On Monday, October 1, 2018, 8:09:12 AM PDT, John Young <[email protected]> 
wrote:

>Why have gadgets become black boxes when pistols are superior? 

I'm certainly not excluding guns.  If anything, I'm a Second Amendment 
absolutist:   I think that the only limitation on what a person should be able 
to own (and carry) is what he can afford.  And today, that is not much of a 
limitation.  The 2008 Heller and 2010 McDonald decision should be read for the 
principle that the 2nd Amended didn't "grant" rights, it guaranteed rights.  
And what the Founding Fathers wanted was that no weapons laws were to become 
stricter than they were in 1789/1791, when the 2nd Amendment was written and 
later ratified.    (no "infringement" on such ability, where the root word is 
"fringe":   Cannot be reduced, even at the edges.)
 When that Amendment was written, the only people who were not allowed guns 
were criminals while in prison, or criminals already sentenced to death-penalty 
offenses. (And they weren't getting out...)   At that time, the latter were 
called "felons":  All crimes less than death-penalty offenses were called 
"misdemeanors.  As far as I know, all people who were released from prison 
automatically got back their RTKBA rights immediately.    So, we can assume 
that the Founders were okay with taking away the RTKBA only from people 
sentenced to death.   One problem is, in the subsequent 200+ years, the 
definition of "felony" changed to any crime punishable by over one year in 
prison.  But the Founders never bought into the idea of denying RTKBA to 
anybody who had merely ever been convicted of a 1-year-penalty crime.  
Indeed, around 1900, before and later,  many western American states had laws 
which actually required the prison to give the prisoner, upon release:  A 
saddle, a $20 gold piece (to buy a horse), and a rifle.  Only in 1933 did 
Federal law prohibit "violent felons" from possessing guns, and only in 1968 
did the Feds prohibit all "felons" from owning guns.  Problem was, one of the 
majority justices in Heller and McDonald (i'm assuming it was that fool Anthony 
Kennedy) insisted that they write into the decision the same piece of wording:
"Although we do not undertake anexhaustive historical analysis today of the 
full scope of theSecond Amendment, nothing in our opinion should betaken to 
cast doubt on longstanding prohibitions on thepossession of firearms by felons 
and the mentally ill, orlaws forbidding the carrying of firearms in sensitive 
placessuch as schools and government buildings..."
However, that is dicta, short and plural for "Obiter Dictum", a statement made 
in a legal opinion that is not necessary for that decision itself. 
https://en.wikipedia.org/wiki/Obiter_dictum     
"Obiter dictum (usually used in the plural, obiter dicta) is Latin phrase 
meaning "by the way",[1] that is, a remark in a judgment that is "said in 
passing". It is a concept derived from English common law, whereby a judgment 
comprises only two elements: ratio decidendi and obiter dicta.
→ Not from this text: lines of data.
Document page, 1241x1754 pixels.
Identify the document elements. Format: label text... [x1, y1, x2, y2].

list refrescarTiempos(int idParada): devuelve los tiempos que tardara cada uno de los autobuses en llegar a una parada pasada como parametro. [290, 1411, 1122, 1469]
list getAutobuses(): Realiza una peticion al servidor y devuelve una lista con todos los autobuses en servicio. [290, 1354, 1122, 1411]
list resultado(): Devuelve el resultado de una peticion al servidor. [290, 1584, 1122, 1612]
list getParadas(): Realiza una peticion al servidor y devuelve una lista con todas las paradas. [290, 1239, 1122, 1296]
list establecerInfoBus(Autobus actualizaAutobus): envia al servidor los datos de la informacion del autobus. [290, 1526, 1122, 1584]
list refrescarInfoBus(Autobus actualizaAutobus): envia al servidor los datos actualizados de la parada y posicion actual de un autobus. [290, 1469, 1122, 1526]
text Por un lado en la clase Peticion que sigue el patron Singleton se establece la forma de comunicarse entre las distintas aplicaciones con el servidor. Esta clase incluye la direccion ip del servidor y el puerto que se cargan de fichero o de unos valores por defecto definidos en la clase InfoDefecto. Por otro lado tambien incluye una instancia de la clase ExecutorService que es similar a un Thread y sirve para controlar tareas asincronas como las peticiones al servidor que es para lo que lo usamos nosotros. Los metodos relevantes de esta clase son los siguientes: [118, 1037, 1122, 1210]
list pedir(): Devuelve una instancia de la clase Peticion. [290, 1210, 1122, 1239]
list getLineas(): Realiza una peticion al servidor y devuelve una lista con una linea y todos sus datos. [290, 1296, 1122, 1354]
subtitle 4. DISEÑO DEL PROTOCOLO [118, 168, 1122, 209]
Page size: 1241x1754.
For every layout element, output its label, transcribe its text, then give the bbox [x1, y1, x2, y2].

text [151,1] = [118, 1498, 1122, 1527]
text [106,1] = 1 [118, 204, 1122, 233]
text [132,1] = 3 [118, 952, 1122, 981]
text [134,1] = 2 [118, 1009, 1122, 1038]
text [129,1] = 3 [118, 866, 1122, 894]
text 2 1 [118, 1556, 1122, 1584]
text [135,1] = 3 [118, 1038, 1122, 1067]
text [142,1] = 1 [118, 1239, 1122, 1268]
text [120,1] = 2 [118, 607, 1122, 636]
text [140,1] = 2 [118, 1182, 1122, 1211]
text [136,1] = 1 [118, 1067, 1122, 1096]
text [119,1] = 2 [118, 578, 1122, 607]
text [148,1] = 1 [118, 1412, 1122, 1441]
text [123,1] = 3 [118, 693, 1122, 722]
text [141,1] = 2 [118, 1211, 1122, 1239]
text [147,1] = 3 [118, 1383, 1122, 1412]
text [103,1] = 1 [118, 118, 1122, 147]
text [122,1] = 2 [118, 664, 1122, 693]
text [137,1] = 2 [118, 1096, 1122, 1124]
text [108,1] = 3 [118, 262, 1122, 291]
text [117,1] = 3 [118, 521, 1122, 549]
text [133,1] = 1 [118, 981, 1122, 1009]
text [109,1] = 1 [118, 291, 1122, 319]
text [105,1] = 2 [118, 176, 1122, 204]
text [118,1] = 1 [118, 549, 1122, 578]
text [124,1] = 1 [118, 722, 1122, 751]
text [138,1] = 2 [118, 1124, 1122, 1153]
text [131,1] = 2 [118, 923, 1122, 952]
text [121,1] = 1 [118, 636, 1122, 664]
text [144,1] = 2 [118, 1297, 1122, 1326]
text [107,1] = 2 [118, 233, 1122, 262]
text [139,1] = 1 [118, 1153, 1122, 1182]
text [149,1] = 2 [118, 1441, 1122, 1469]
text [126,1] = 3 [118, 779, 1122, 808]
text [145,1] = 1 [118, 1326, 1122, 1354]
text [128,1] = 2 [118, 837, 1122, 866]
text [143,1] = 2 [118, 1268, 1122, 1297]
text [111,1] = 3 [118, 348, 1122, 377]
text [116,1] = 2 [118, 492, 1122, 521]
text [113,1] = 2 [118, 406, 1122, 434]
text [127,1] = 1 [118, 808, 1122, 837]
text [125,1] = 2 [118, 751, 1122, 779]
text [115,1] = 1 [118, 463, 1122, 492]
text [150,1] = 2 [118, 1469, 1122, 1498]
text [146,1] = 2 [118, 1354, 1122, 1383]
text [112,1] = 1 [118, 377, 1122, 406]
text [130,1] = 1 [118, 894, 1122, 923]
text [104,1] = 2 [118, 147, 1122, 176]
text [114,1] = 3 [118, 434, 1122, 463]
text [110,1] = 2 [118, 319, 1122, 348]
For the purposes 
of judicial precedent, ratio decidendi is binding, whereas obiter dicta are 
persuasive only.
Significance of obiter dicta[edit]
A judicial statement can be ratio decidendi only if it refers to the crucial 
facts and law of the case. Statements that are not crucial, or which refer to 
hypothetical facts or to unrelated law issues, are obiter dicta. Obiter 
dicta(often simply dicta, or obiter) are remarks or observations made by a 
judge that, although included in the body of the court's opinion, do not form a 
necessary part of the court's decision. In a court opinion, obiter 
dictainclude, but are not limited to, words "introduced by way of illustration, 
or analogy or argument".[2] Unlike ratio decidendi, obiter dicta are not the 
subject of the judicial decision, even if they happen to be correct statements 
of law. The so-called Wambaugh's Inversion Test provides that to determine 
whether a judicial statement is ratio or obiter, you should invert the 
argument, that is to say, ask whether the decision would have been different, 
had the statement been omitted. If so, the statement is crucial and is ratio; 
whereas if it is not crucial, it is obiter."

Unfortunately, and sadly predictably, courts (including appeal courts) have 
opportunistically taken this wording as an excuse to not apply the 
Heller/McDonald reasoning to those categories:  "longstanding prohibitions on 
the possession of firearms by felons and the mentally ill".    Had they done 
so, they would have discovered that such prohibitions regarding "felons" were 
not actually "longstanding" at all, and certainly not as compared to the last 
228 years, the life of the Bill of Rights.  There was simply no basis to 
believe that adding those restrictions in 1933 or 1968 was constitutional.  
And one problem with relying on guns alone is that it's too easy to overcome a 
person, let's say merely by shooting him.  Consider the case of Seth Rich, that 
DNC staffer who was killed before the 2016 election.  He might have been saved 
if he'd had a gun with him, but that is by no means certain.  If a record had 
been made of that incident, whether or not Rich had been armed, the murder 
would probably have been solved by now.  And so, it might have been deterred.